Les stanitzas fondées dans la province du Kouban depuis le commencement de la colonisation, en 1860, sont au nombre de 111, habitées par 14,223 familles, que M. de Fadeief estime s’élever à un total de 85,000 âmes et qui ont été classées en neuf régimens de Cosaques à cheval. Si l’on étend les limites dans lesquelles stationne l’armée du Kouban non pas seulement à la province de ce nom, mais encore à toute la surface du pays qu’elle occupe réellement, c’est-à-dire depuis le fleuve Yéï, non loin de l’embouchure du Don, jusqu’à l’Abkhazie, et depuis le détroit de Kertch jusqu’à la Kouma, on aura une population de 440,000 âmes d’origine russe ou cosaque, et en y ajoutant les restes des tribus réparties dans les intervalles des stanitzas, un total de 570,000 âmes. Cette supputation nous laisse donc un chiffre de 130,000 indigènes établis dans les plaines basses du Kouban, et qui y vivent aujourd’hui, comme toutes les autres communautés du Caucase, sous le régime d’une administration locale dirigée par des officiers de l’armée russe. Ainsi la prise de possession du Caucase occidental par la race slave, qui devait se terminer seulement en 1865, était accomplie déjà, au moins dans ses travaux les plus essentiels, à la fin de l’été de l’année dernière.

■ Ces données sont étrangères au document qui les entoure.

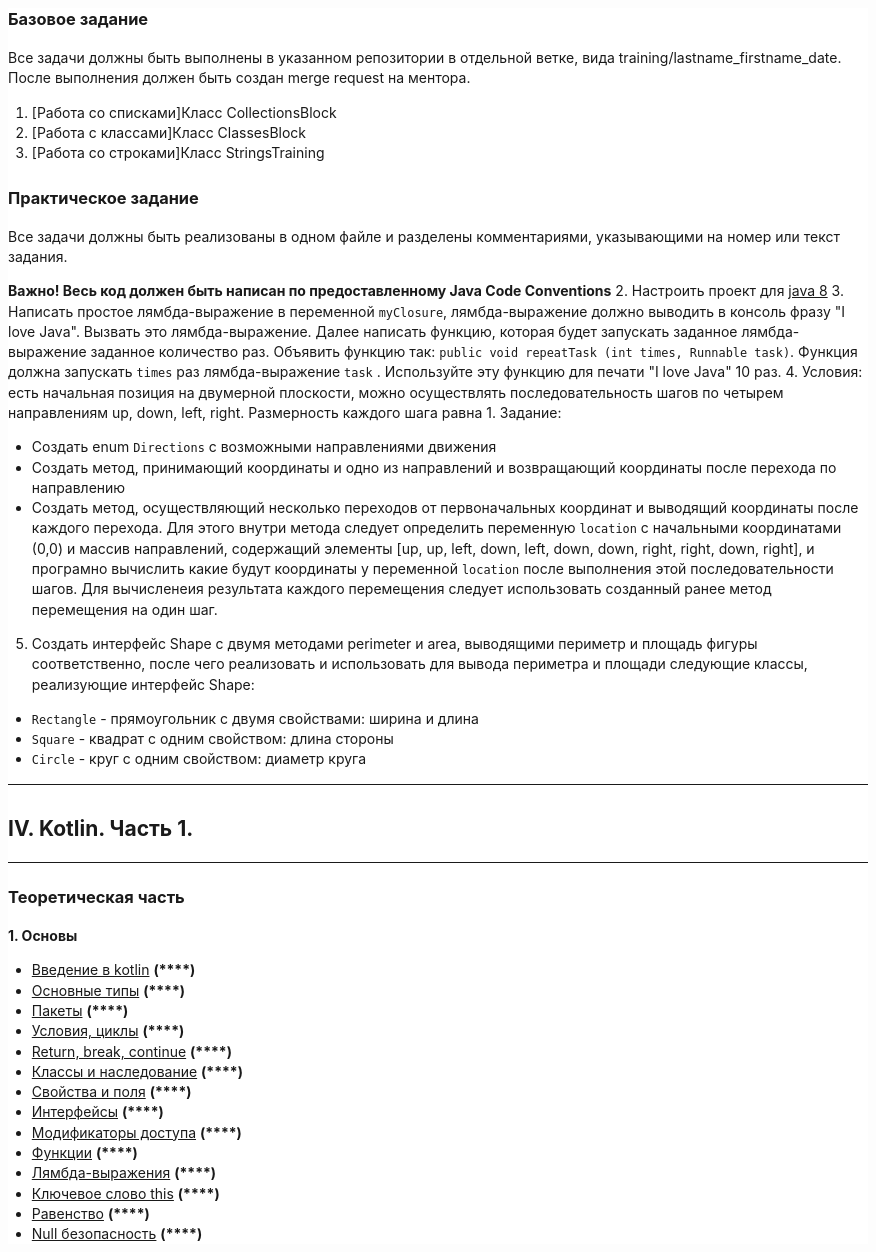   
### Базовое задание
Все задачи должны быть выполнены в указанном репозитории в отдельной ветке, вида training/lastname_firstname_date. После выполнения должен быть создан merge request на ментора.

1. [Работа со списками]Класс CollectionsBlock
2. [Работа с классами]Класс ClassesBlock
3. [Работа со строками]Класс StringsTraining


### Практическое задание
Все задачи должны быть реализованы в одном файле и разделены комментариями, указывающими на номер или текст задания.

**Важно! Весь код должен быть написан по предоставленному Java Code Conventions**
2. Настроить проект для [java 8](https://developer.android.com/studio/write/java8-support.html?utm_source=android-studio)
3. Написать простое лямбда-выражение в переменной `myClosure`, лямбда-выражение должно выводить в консоль фразу "I love Java". Вызвать это лямбда-выражение. Далее написать функцию, которая будет запускать заданное лямбда-выражение заданное количество раз. Объявить функцию так: `public void repeatTask (int times, Runnable task)`. Функция должна запускать `times` раз лямбда-выражение `task` . Используйте эту функцию для печати "I love Java" 10 раз.
4. Условия: есть начальная позиция на двумерной плоскости, можно осуществлять последовательность шагов по четырем направлениям up, down, left, right. Размерность каждого шага равна 1. Задание: 
  - Создать enum `Directions` с возможными направлениями движения
  - Создать метод, принимающий координаты и одно из направлений и возвращающий координаты после перехода по направлению
  - Создать метод, осуществляющий несколько переходов от первоначальных координат и выводящий координаты после каждого перехода. Для этого внутри метода следует определить переменную `location` с начальными координатами (0,0) и  массив направлений, содержащий элементы [up, up, left, down, left, down, down, right, right, down, right], и програмно вычислить какие будут координаты у переменной `location` после выполнения этой последовательности шагов. Для вычисленеия результата каждого перемещения следует использовать созданный ранее метод перемещения на один шаг.
5. Создать интерфейс Shape с двумя методами perimeter и area, выводящими периметр и площадь фигуры соответственно, после чего реализовать и использовать для вывода периметра и площади следующие классы, реализующие интерфейс Shape:
  - `Rectangle` - прямоугольник с двумя свойствами: ширина и длина
  - `Square` - квадрат с одним свойством: длина стороны
  - `Circle` - круг с одним свойством: диаметр круга




---
## IV. Kotlin. Часть 1.
---
### Теоретическая часть

 **1. Основы**
 + [Введение в kotlin](https://kotlinlang.ru/docs/reference/basic-syntax.html) **(\*\*\*\*)**
 + [Основные типы](https://kotlinlang.ru/docs/reference/basic-types.html) **(\*\*\*\*)**
 + [Пакеты](https://kotlinlang.ru/docs/reference/packages.html) **(\*\*\*\*)**
 + [Условия, циклы](https://kotlinlang.ru/docs/reference/control-flow.html) **(\*\*\*\*)**
 + [Return, break, continue](https://kotlinlang.ru/docs/reference/returns.html) **(\*\*\*\*)**
 + [Классы и наследование](https://kotlinlang.ru/docs/reference/classes.html) **(\*\*\*\*)**
 + [Свойства и поля](https://kotlinlang.ru/docs/reference/properties.html) **(\*\*\*\*)**
 + [Интерфейсы](https://kotlinlang.ru/docs/reference/interfaces.html) **(\*\*\*\*)**
 + [Модификаторы доступа](https://kotlinlang.ru/docs/reference/visibility-modifiers.html) **(\*\*\*\*)**
 + [Функции](https://kotlinlang.ru/docs/reference/functions.html) **(\*\*\*\*)**
 + [Лямбда-выражения](https://kotlinlang.ru/docs/reference/lambdas.html) **(\*\*\*\*)**
 + [Ключевое слово this](https://kotlinlang.ru/docs/reference/this-expressions.html) **(\*\*\*\*)**
 + [Равенство](https://kotlinlang.ru/docs/reference/equality.html) **(\*\*\*\*)**
 + [Null безопасность](https://kotlinlang.ru/docs/reference/null-safety.html) **(\*\*\*\*)**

Les cadres réglementaires ont été remplis, mais il reste encore assez de place pour contenir une population double de celle qui s’y est répandue. Les colons actuels ne sont que l’avant-garde de ceux qu’amènera l’avenir. La contrée dont nous venons de tracer les limites égale en effet par son étendue le gouvernement de Volhynie, et abstraction faite de la partie la plus élevée de la grande chaîne, impropre à la culture, elle peut être mise en parallèle, pour la fertilité du sol, presque encore vierge, avec le gouvernement de Kief. Par l’abondance et la variété de ses richesses naturelles, par sa position géographique si avantageuse entre un grand fleuve sillonné par la navigation et une mer qui ne gèle jamais et qui la rattache à l’Europe et à l’Asie, cette contrée est la plus belle, la mieux dotée de toutes les provinces du Caucase, et peut-être même de tout l’empire russe.